Cernunnos Morrigu (cmorrigu) wrote,
Cernunnos Morrigu
cmorrigu

  • Mood:

*Sigh*

sometimes, things seem to be against me.

I know it's petty stuff, like toys, and nothing majorly important, but still...

Maybe there's some sort of emergency coming up that I'll be needing the cash I would otherwise spend for.

Today, due to places being out of stock, I was prevented from spending about $700. This can be seen as a good thing. This can also be seen as pretty fucking annoying.

It comes down to an asshole whom I have met and hung around with... and a very nice person I've never met who offered to help me out. The asshole of course gave the good news... and the very nice person had to give the bad... And of course the asshole wasn't sorry one bit that they didn't help me by buying the items at the time they saw them in stock at the store. And so the very nice person goes there today with intentions of buying for me, and lo and behold, they've been out for weeks. And the asshole says "oh, I should have gotten one for myself when I saw them."
fucker.

ok, now I'm done with my petty little rant. I'm going to bed. Sleep, get up and into work extremely early, catch up with whatever I missed on Fri. Hopefully start off my week on a good note. Get my access so working from home means I can actually work if there's things to do.

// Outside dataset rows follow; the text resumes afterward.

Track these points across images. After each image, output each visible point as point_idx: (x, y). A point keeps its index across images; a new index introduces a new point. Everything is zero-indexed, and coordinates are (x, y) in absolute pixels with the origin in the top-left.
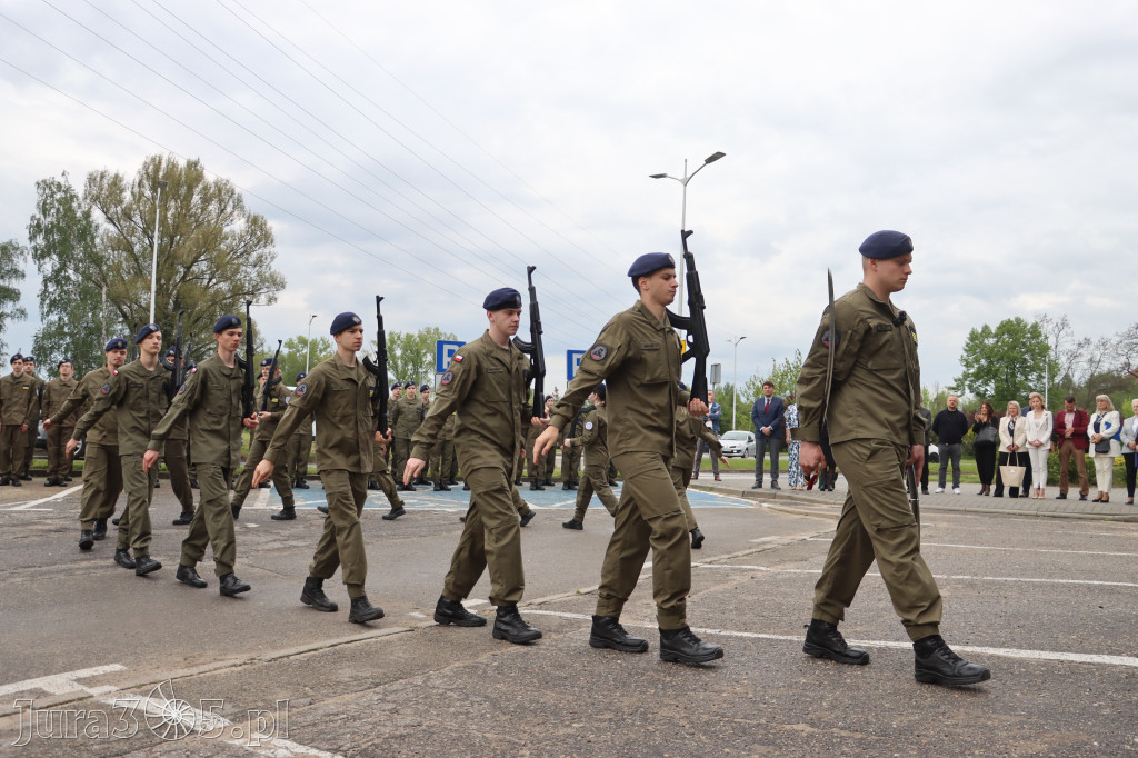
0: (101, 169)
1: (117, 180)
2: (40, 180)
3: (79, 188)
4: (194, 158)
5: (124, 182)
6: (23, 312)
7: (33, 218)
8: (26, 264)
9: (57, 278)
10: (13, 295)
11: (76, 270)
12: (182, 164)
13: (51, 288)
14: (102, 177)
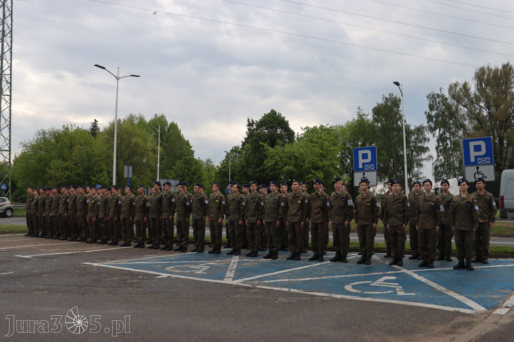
0: (454, 82)
1: (465, 85)
2: (428, 94)
3: (446, 94)
4: (506, 63)
5: (470, 86)
6: (431, 157)
7: (426, 113)
8: (428, 135)
9: (441, 139)
10: (424, 150)
11: (450, 133)
12: (500, 67)
13: (441, 144)
14: (456, 85)
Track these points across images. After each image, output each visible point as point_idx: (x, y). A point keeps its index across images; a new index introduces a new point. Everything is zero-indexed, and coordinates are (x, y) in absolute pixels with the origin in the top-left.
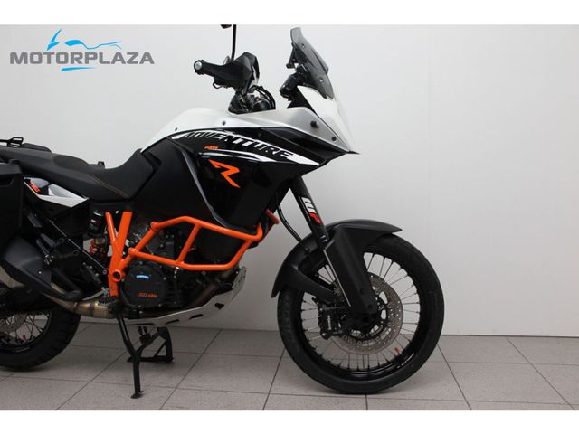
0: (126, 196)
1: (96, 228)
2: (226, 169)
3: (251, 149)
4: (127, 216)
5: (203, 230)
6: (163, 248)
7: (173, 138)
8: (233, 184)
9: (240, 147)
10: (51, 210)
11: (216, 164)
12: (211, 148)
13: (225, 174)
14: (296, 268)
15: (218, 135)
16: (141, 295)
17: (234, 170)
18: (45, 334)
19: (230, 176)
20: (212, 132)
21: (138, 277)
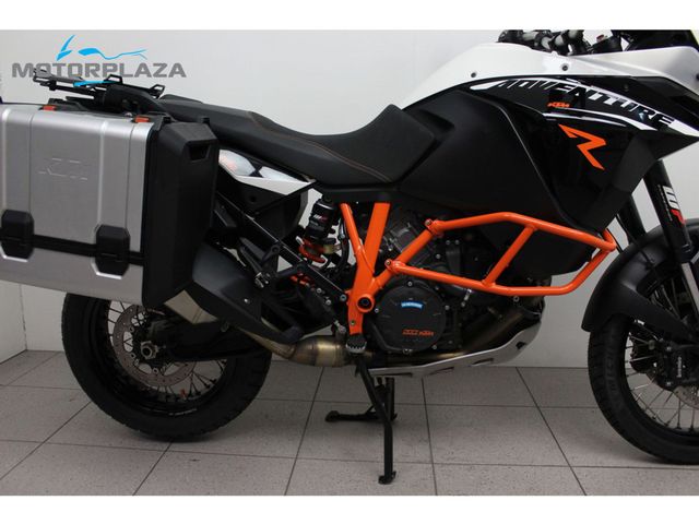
0: (383, 177)
1: (322, 229)
2: (588, 141)
3: (616, 108)
4: (381, 211)
5: (539, 234)
6: (440, 260)
7: (474, 88)
8: (595, 163)
9: (600, 105)
10: (253, 199)
11: (570, 132)
12: (558, 105)
13: (584, 148)
14: (633, 288)
15: (562, 86)
16: (407, 332)
17: (598, 142)
18: (218, 389)
19: (591, 151)
20: (549, 80)
21: (404, 305)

Hmm, I just realized I'm going to be out tues and wed for training this week... that might be interesting.

Need to talk to my boss early about getting out of the dept. If there's no way, then I have to sit down and figure out how to last the year. At this point I'm already getting unduly stressed, and I haven't really gotten deep into any projects yet.

Hmmm, taking stock of myself and my emotions right now, I'm not in good shape. I think I'm going to go fully offline for the night. Otherwise, I may creep back on and piss people off. It's that kinda mood. Makes me glad I don't have a roommate.

Let's see.. good things, good things... there's gotta be something good...

...

trying to be positive, but don't have a focus for it right now.

This could be an opportunity to lay in bed or on the couch and get some writing done. I have a writing sample for my MBA application to do... As well as some stories for The Fixer. And I had someone suggest to me recently that I start writing my own stuff for my own ends again... Or, start in earnest... Something to do until sleep comes... Besides watching hockey.

Positive! Mike Meyers was on Inside the Actor's Studio, that was funny to watch! There we go! And the hockey game has been interesting! more good things! And CTHD was good a second time around, even if the subtitles were hard to read.

Amazing, now that I've thought of those things, I've managed to relax slightly... The edge to my attitude has worn off and I'm a bit calmer now. I still feel the pull of sleep, though, so I'd better sign off and get the bed made before it wears off.